• _PASSAGE GIVEN_
Villa Saraceno

Agugliaro, Italy

Villa Saraceno has been dated to the 1540s, which makes it one of Andrea Palladio's earlier works. In 1570 the building was illustrated in an imagined state in its architect's influential publication 'Four Books of Architecture'. 

Villa Saraceno is one of Palladio's simpler creations. Like most of Palladio's villas it combines living space for its upper-class owners with space for uses related to agriculture. Above the piano nobile is a floor which was designed as a granary. As it stands today, the villa has a nineteenth-century wing which links it to a fifteenth-century building.

The villa fell into a poor state of repair in the twentieth century but retained some of its original frescoes. It was acquired in 1989 by the British charity the Landmark Trust. By 1994 the Trust had completed its restoration, converting the property, which includes adjacent farm-buildings not by Palladio, into a holiday home sleeping up to 16 people. The many people who have since stayed in the villa include Witold Rybczynski, who used it as a base when researching his book on Palladio.

• _ENTRIES SHOWN_
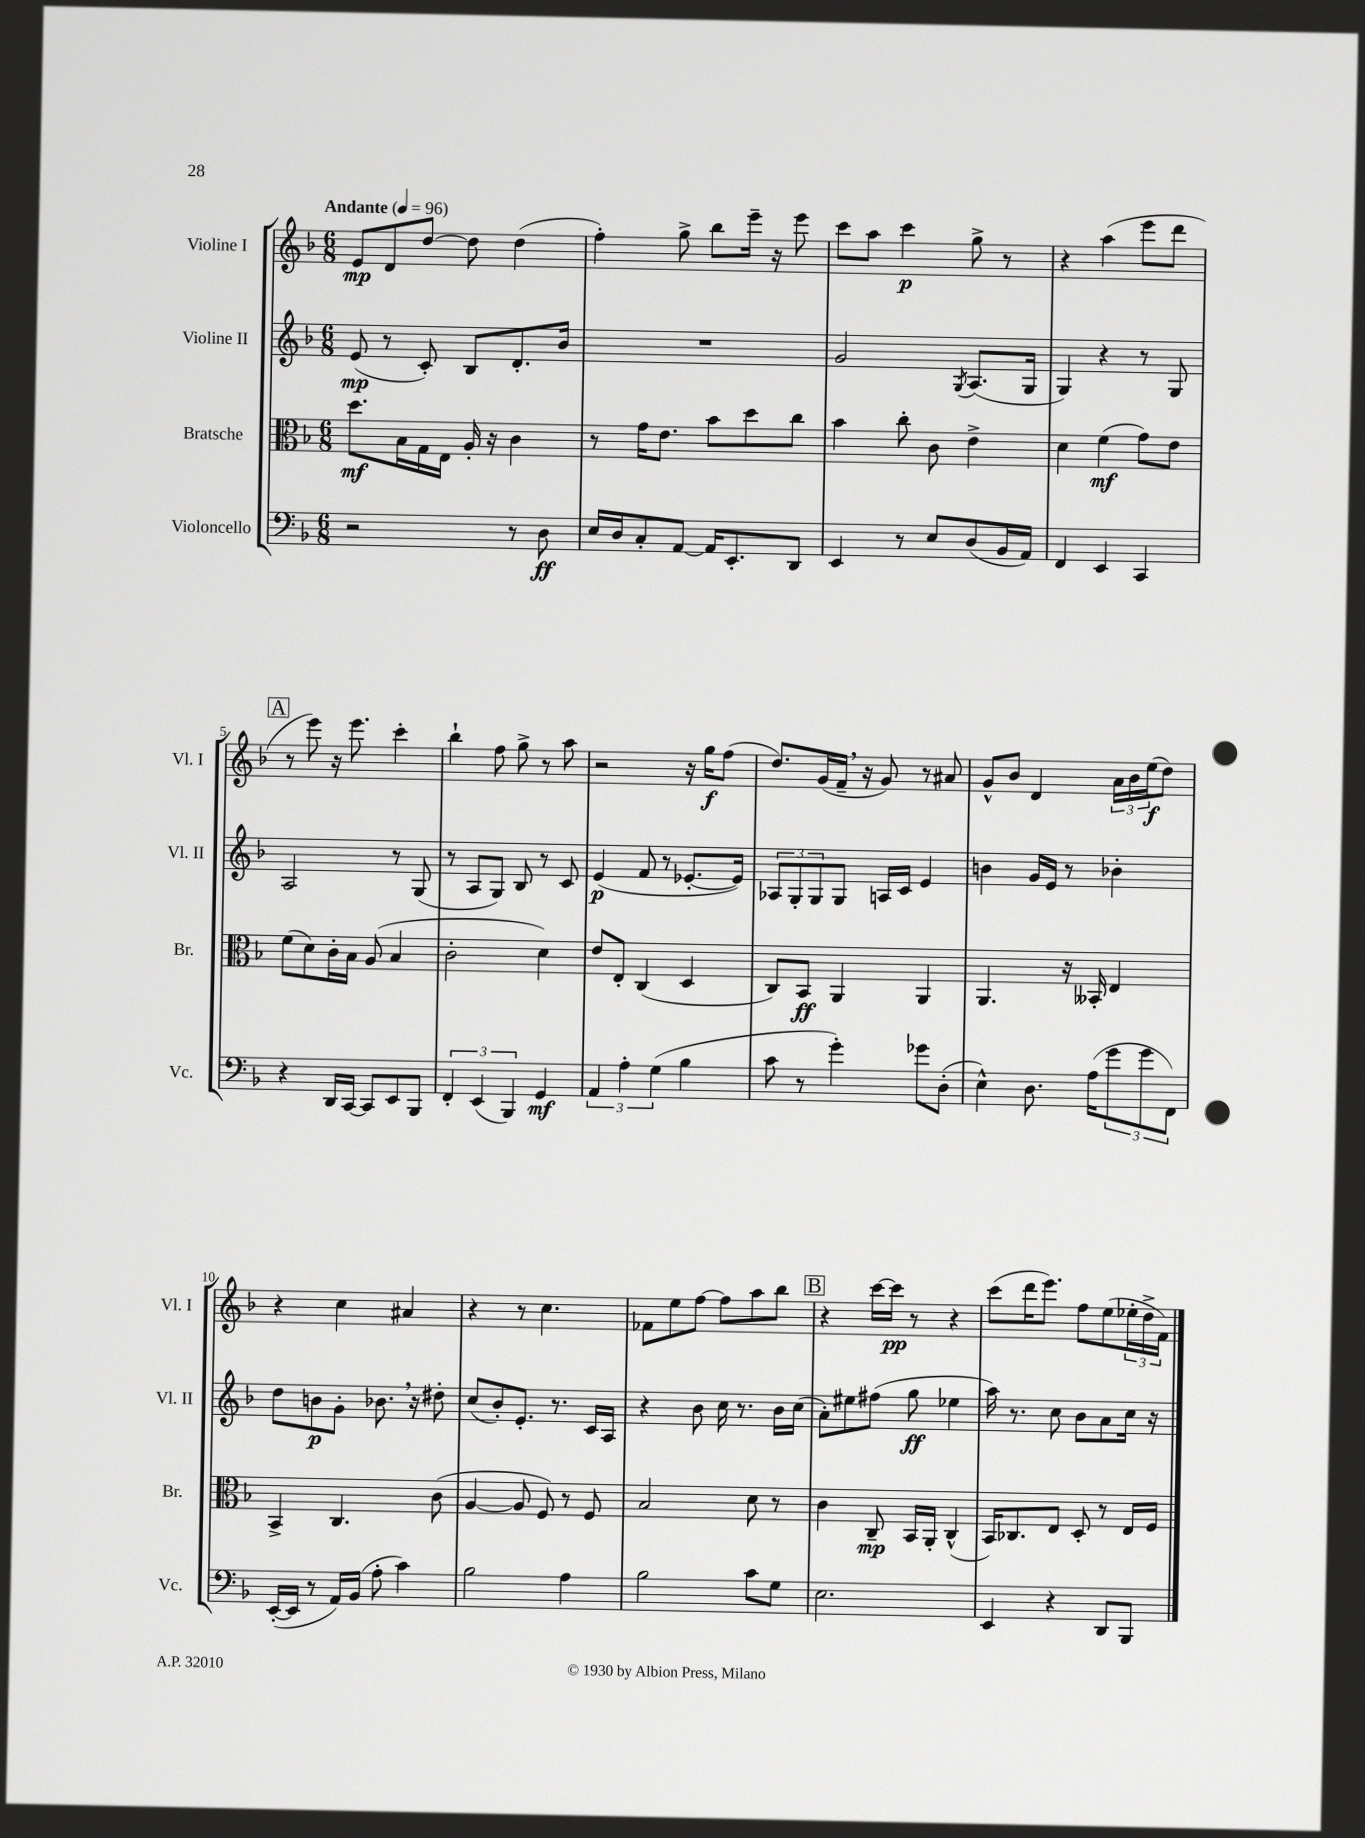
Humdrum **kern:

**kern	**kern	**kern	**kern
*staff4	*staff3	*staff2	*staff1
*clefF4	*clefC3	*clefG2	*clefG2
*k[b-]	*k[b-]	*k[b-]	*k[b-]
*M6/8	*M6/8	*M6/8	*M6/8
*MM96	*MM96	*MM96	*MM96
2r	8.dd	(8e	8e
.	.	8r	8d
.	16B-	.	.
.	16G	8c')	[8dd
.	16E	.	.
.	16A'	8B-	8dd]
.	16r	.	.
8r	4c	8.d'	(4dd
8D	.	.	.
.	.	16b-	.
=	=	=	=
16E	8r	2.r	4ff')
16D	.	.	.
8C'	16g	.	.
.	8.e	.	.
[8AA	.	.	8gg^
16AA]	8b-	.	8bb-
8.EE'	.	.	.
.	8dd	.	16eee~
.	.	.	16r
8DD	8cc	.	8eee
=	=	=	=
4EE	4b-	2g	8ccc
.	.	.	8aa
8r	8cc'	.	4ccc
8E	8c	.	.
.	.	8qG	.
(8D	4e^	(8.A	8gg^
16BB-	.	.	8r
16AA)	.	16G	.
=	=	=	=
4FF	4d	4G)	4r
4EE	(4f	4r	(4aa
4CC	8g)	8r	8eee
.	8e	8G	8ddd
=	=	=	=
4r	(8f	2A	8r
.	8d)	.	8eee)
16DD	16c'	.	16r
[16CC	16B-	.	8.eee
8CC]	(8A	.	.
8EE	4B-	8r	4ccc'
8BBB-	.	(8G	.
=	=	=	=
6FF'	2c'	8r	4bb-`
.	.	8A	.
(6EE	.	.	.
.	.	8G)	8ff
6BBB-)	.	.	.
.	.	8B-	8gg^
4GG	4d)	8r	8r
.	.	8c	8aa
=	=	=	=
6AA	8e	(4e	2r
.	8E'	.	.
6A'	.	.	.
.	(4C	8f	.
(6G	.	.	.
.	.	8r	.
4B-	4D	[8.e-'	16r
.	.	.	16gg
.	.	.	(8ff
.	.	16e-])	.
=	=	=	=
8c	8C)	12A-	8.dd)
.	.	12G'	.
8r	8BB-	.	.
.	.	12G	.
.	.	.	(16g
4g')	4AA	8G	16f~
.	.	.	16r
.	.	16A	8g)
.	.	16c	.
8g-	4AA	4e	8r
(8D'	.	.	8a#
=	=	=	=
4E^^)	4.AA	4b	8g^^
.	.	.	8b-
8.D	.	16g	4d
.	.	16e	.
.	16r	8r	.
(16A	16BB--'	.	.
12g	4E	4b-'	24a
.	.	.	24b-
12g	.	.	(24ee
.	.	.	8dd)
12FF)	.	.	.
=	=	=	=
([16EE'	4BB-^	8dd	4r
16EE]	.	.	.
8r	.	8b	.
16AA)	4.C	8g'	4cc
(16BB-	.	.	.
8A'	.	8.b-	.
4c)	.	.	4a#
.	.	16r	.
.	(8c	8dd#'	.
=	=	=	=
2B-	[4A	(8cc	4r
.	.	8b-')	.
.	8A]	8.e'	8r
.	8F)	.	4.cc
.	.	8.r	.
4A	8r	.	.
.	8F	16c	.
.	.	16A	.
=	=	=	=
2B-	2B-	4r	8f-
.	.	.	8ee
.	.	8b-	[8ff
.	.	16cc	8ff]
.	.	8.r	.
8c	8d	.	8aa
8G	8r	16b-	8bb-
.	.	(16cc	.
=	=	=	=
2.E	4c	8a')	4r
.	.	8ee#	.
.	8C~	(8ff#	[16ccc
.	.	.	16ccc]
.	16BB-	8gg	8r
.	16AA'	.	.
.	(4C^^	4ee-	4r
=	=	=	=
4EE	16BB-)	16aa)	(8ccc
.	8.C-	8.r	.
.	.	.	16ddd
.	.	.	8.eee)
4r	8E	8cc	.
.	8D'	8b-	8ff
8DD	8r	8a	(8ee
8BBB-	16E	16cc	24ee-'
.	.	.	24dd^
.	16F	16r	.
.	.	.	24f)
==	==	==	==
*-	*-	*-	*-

• _EXERCISE AIM_
According to the text on Villa Saraceno, who bought the villa in 1989? You won't need the listing above for this.

• _EXPECTED ANSWER_
The British charity the Landmark Trust.